How to Defragment a Hard Drive in Windows 11

If you have a Windows computer, you may have noticed that your PC slows down over time. It’s not that Windows suddenly stops working properly, or that your hard drive has crashed. The truth is much simpler: you’ve given the hard drive so much trouble that it needs a good “tune-up”.

This involves performing various review and optimization tasks, such as uninstalling unnecessary applications, deleting temporary files, reviewing the programs that start at startup, running an antivirus on the computer, or defragmenting the hard drive.

What exactly does it mean to “defragment” a hard disk?

Imagine that your drive is like a game of Tetris. The worse you place the pieces that the game gives you, leaving free spaces, the less space you will have on the screen to place the rest of the pieces that will arrive in the future.

With the hard drive of your PC, more or less the same thing happens. The more files you copy-cut-paste, the more programs you install and uninstall, the more your hard drive will fill up. The problem is that the more “the game” advances (or in our case, the more use we give to the PC), the more disordered the information and the free space on the hard disk become.

Defragmentation consists precisely of taking all the data that is stored on the disk and keeping it in order, compacting it, in such a way that it is less difficult for the system to find it. Thus, all the information will be together and will be much more accessible. The free space will also be in the same section of the hard drive, making it much easier and faster to manage.

How to defragment a hard drive in Windows 11

With modern computers, it is hardly necessary to defragment the disk since this is a task that Windows performs automatically with the PC’s mechanical drives. Solid-state drives don’t need to be defragmented either, so if you have an SSD you don’t need to worry too much about it either.

Anyway, if you want your operating system to work in the best possible conditions, defragmenting your hard drive manually might be a good idea. Needless to say, if you have an external hard drive or USB flash drive, you should defragment it by hand (assume they may not have been connected the last time Windows performed the automatic defragmentation).

With that said, here is a short step-by-step guide to defragmenting a hard drive or external storage drive in Windows 11. If you have Windows 10, the process should be almost identical.
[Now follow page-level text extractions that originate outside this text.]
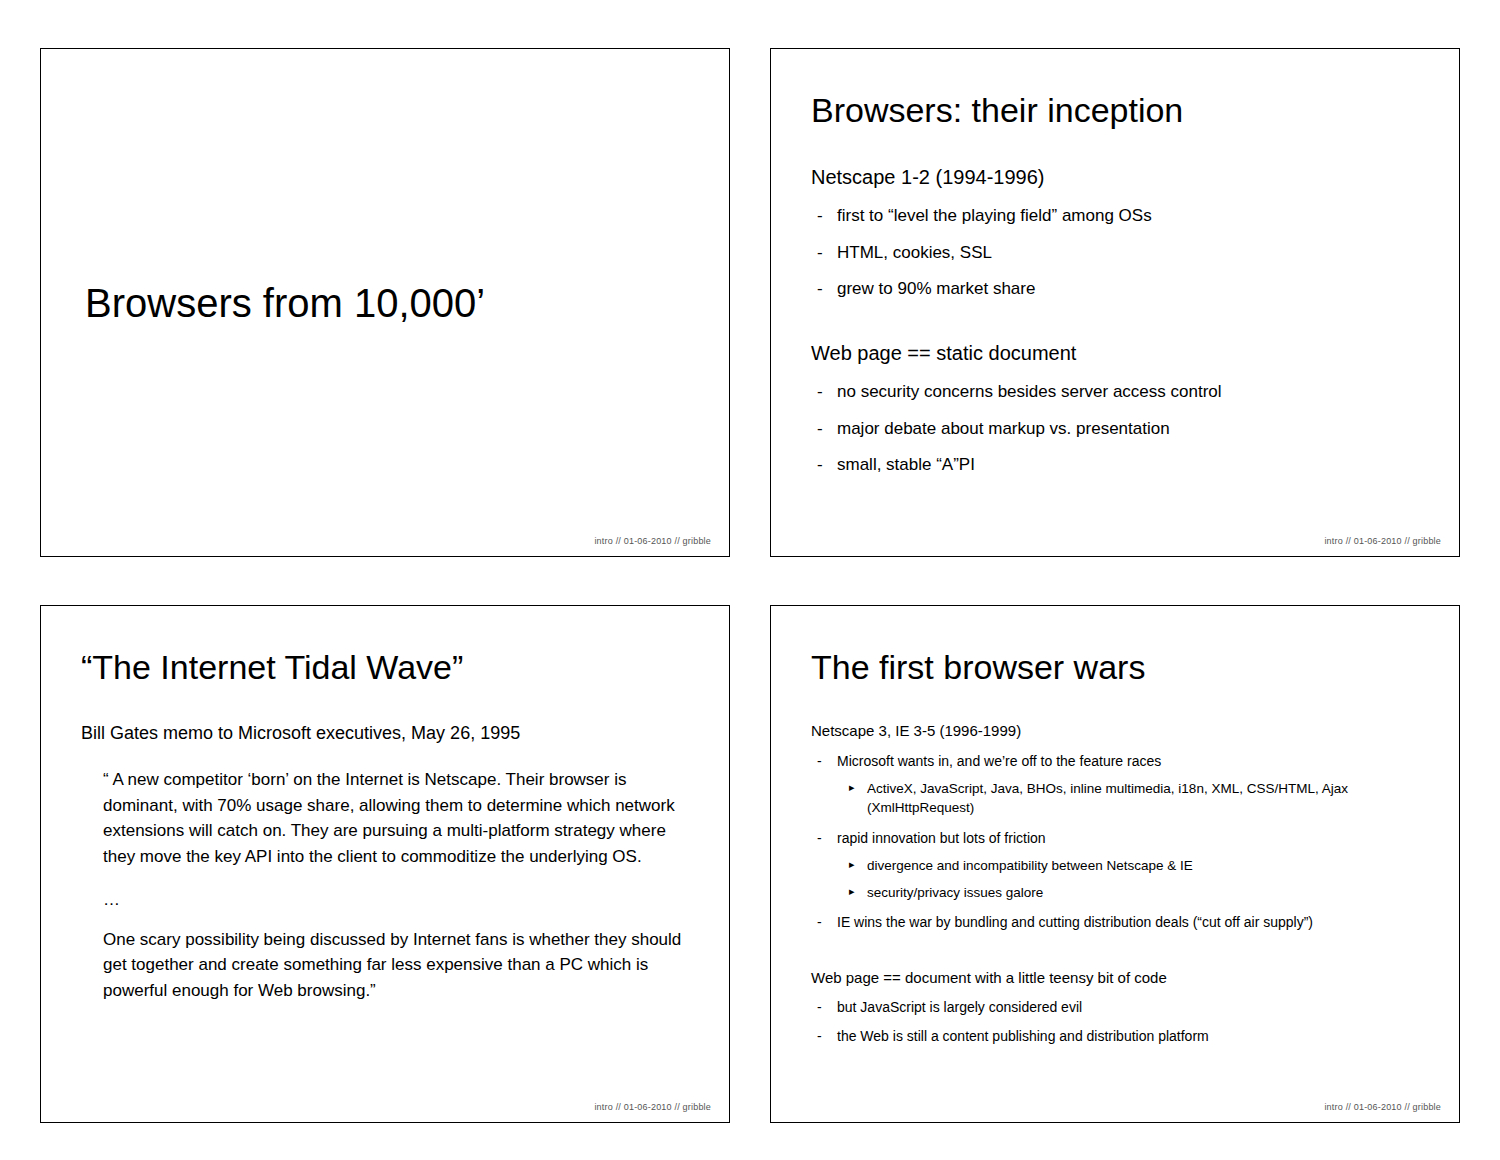Browsers from 10,000’
intro // 01-06-2010 // gribble
Browsers: their inception
Netscape 1-2 (1994-1996)
first to “level the playing field” among OSs
HTML, cookies, SSL
grew to 90% market share
Web page == static document
no security concerns besides server access control
major debate about markup vs. presentation
small, stable “A”PI
intro // 01-06-2010 // gribble
“The Internet Tidal Wave”
Bill Gates memo to Microsoft executives, May 26, 1995
“ A new competitor ‘born’ on the Internet is Netscape. Their browser is dominant, with 70% usage share, allowing them to determine which network extensions will catch on. They are pursuing a multi-platform strategy where they move the key API into the client to commoditize the underlying OS.
…
One scary possibility being discussed by Internet fans is whether they should get together and create something far less expensive than a PC which is powerful enough for Web browsing.”
intro // 01-06-2010 // gribble
The first browser wars
Netscape 3, IE 3-5 (1996-1999)
Microsoft wants in, and we’re off to the feature races
ActiveX, JavaScript, Java, BHOs, inline multimedia, i18n, XML, CSS/HTML, Ajax (XmlHttpRequest)
rapid innovation but lots of friction
divergence and incompatibility between Netscape & IE
security/privacy issues galore
IE wins the war by bundling and cutting distribution deals (“cut off air supply”)
Web page == document with a little teensy bit of code
but JavaScript is largely considered evil
the Web is still a content publishing and distribution platform
intro // 01-06-2010 // gribble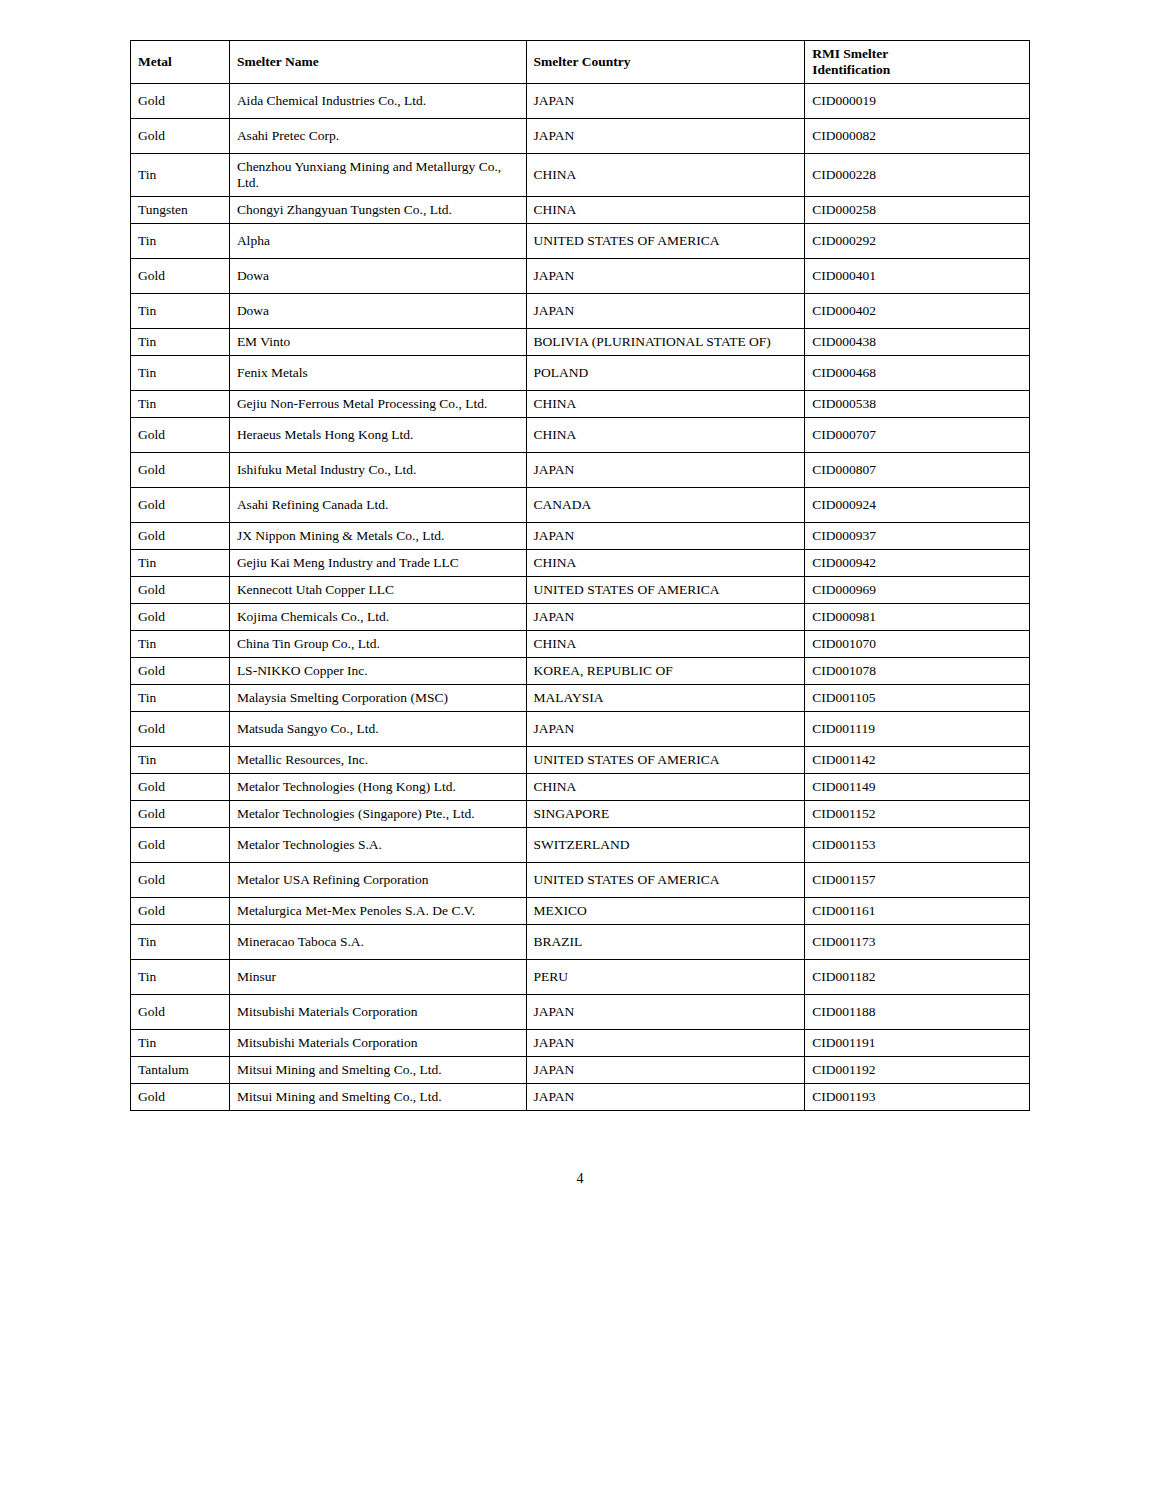| Metal | Smelter Name | Smelter Country | RMI Smelter Identification |
| --- | --- | --- | --- |
| Gold | Aida Chemical Industries Co., Ltd. | JAPAN | CID000019 |
| Gold | Asahi Pretec Corp. | JAPAN | CID000082 |
| Tin | Chenzhou Yunxiang Mining and Metallurgy Co., Ltd. | CHINA | CID000228 |
| Tungsten | Chongyi Zhangyuan Tungsten Co., Ltd. | CHINA | CID000258 |
| Tin | Alpha | UNITED STATES OF AMERICA | CID000292 |
| Gold | Dowa | JAPAN | CID000401 |
| Tin | Dowa | JAPAN | CID000402 |
| Tin | EM Vinto | BOLIVIA (PLURINATIONAL STATE OF) | CID000438 |
| Tin | Fenix Metals | POLAND | CID000468 |
| Tin | Gejiu Non-Ferrous Metal Processing Co., Ltd. | CHINA | CID000538 |
| Gold | Heraeus Metals Hong Kong Ltd. | CHINA | CID000707 |
| Gold | Ishifuku Metal Industry Co., Ltd. | JAPAN | CID000807 |
| Gold | Asahi Refining Canada Ltd. | CANADA | CID000924 |
| Gold | JX Nippon Mining & Metals Co., Ltd. | JAPAN | CID000937 |
| Tin | Gejiu Kai Meng Industry and Trade LLC | CHINA | CID000942 |
| Gold | Kennecott Utah Copper LLC | UNITED STATES OF AMERICA | CID000969 |
| Gold | Kojima Chemicals Co., Ltd. | JAPAN | CID000981 |
| Tin | China Tin Group Co., Ltd. | CHINA | CID001070 |
| Gold | LS-NIKKO Copper Inc. | KOREA, REPUBLIC OF | CID001078 |
| Tin | Malaysia Smelting Corporation (MSC) | MALAYSIA | CID001105 |
| Gold | Matsuda Sangyo Co., Ltd. | JAPAN | CID001119 |
| Tin | Metallic Resources, Inc. | UNITED STATES OF AMERICA | CID001142 |
| Gold | Metalor Technologies (Hong Kong) Ltd. | CHINA | CID001149 |
| Gold | Metalor Technologies (Singapore) Pte., Ltd. | SINGAPORE | CID001152 |
| Gold | Metalor Technologies S.A. | SWITZERLAND | CID001153 |
| Gold | Metalor USA Refining Corporation | UNITED STATES OF AMERICA | CID001157 |
| Gold | Metalurgica Met-Mex Penoles S.A. De C.V. | MEXICO | CID001161 |
| Tin | Mineracao Taboca S.A. | BRAZIL | CID001173 |
| Tin | Minsur | PERU | CID001182 |
| Gold | Mitsubishi Materials Corporation | JAPAN | CID001188 |
| Tin | Mitsubishi Materials Corporation | JAPAN | CID001191 |
| Tantalum | Mitsui Mining and Smelting Co., Ltd. | JAPAN | CID001192 |
| Gold | Mitsui Mining and Smelting Co., Ltd. | JAPAN | CID001193 |
4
  • Open the Windows 11 taskbar search engine and type “defragment”. This will help you open the application “Defragment and optimize drives.
  • From the “Optimize drives” window you will see a list of all eligible drives to optimize and defragment. Select the desired drive and click on “ Optimize ”. If you can’t optimize any drive, it may be because Windows 11 can only defragment drives in NTFS format. Drives in exFAT format will also not appear in the list.
  • After pressing the “Optimize” button, Windows will start the defragmentation routine. If we have a solid-state SSD, the system will execute the TRIM command, which fulfills a more or less similar function and helps improve the speed of the SSD.defrag a hard drive in Windows 11

Once the drive defragmentation process is complete, you will see that in the “Current status” field it appears as “100% optimized”. Upon completion, the current status will appear as “Successful”.